Que faire si ce n’est pas une coïncidence ?

Et si recommencer à ressentir impliquait aussi recommencer à perdre ?

Et si Mireia n’est pas prête pour ce que, moi, je ne peux déjà plus cacher ?

J’ai baissé les yeux. Le métal glacé sous mes paumes m’a rappelé ce qui était en jeu. La mort. Ma vocation. Mon devoir. Mais l’âme… l’âme brûlait encore à l’endroit précis où Mireia m’avait embrassée ce matin-là. Et le corps aussi : j’avais encore les tétons sensibles sous le tissu, je sentais encore l’écho de sa langue les entourant, les mordillant, les suçant jusqu’à les faire souffrir.

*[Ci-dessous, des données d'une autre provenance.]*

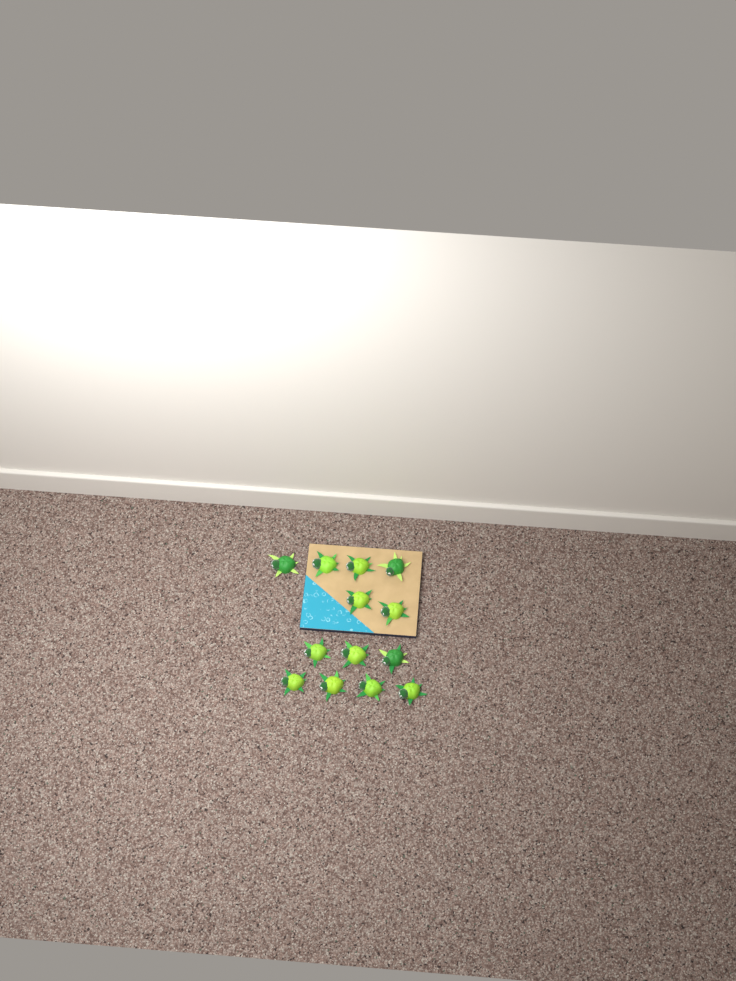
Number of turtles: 13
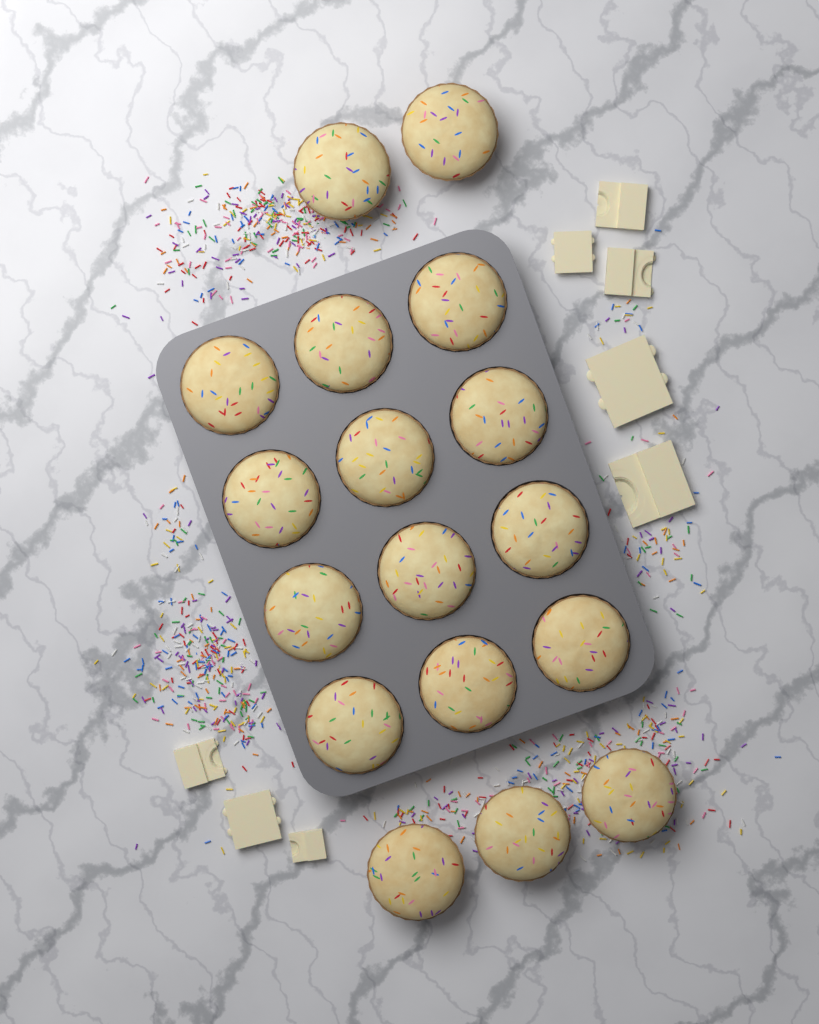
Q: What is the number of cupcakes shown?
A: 17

Son rire doux. Sa voix hésitante. Ses yeux couleur miel après la douche. Son corps nu contre le mien sous l’eau tiède, sa bouche parcourant mon cou, ses doigts emmêlés dans mes cheveux mouillés. La façon dont elle m’avait écarté les jambes contre le mur et était descendue avec la langue jusqu’au clitoris, comment elle l’avait coincé entre ses lèvres et l’avait sucé lentement, le regard planté dans le mien, jusqu’à me faire trembler comme une débutante. Comment moi, ensuite, je l’avais retournée, l’avais plaquée contre la vitre et lui avais d’abord enfoncé deux doigts puis trois, les courbant vers l’avant, jusqu’à ce que sa chatte commence à se contracter rythmiquement et qu’elle me coule sur le poignet en gémissant des mots salaces à l’oreille : baise-moi, Aitana, plus fort, n’arrête pas, fais-moi jouir, mon amour, fais-moi jouir. La façon dont elle avait murmuré mon nom juste avant de fermer le robinet, la respiration brisée et les paupières à demi closes, tandis que les gouttes lui glissaient sur les tétons durs.

Pour la première fois depuis longtemps, j’ai su que la guerre que je redoutais le plus n’était pas celle qui se jouait dehors. C’était celle qui venait de commencer en moi.

Parce qu’il y a des silences qu’on ne nomme pas, mais qui brûlent. Et il y a des vérités qui, même non dites, font tout autant mal. Mireia était ça, désormais : la blessure et le remède, le désir et la peur, la lumière qui brillait le plus là où ça faisait le plus mal. La bouche qui m’avait fait jouir trois fois et la main qu’un autre laissait maintenant serrer sa taille.

Et le silence… celui qui brûle quand on ne le dit pas, ne pouvait plus se taire en moi.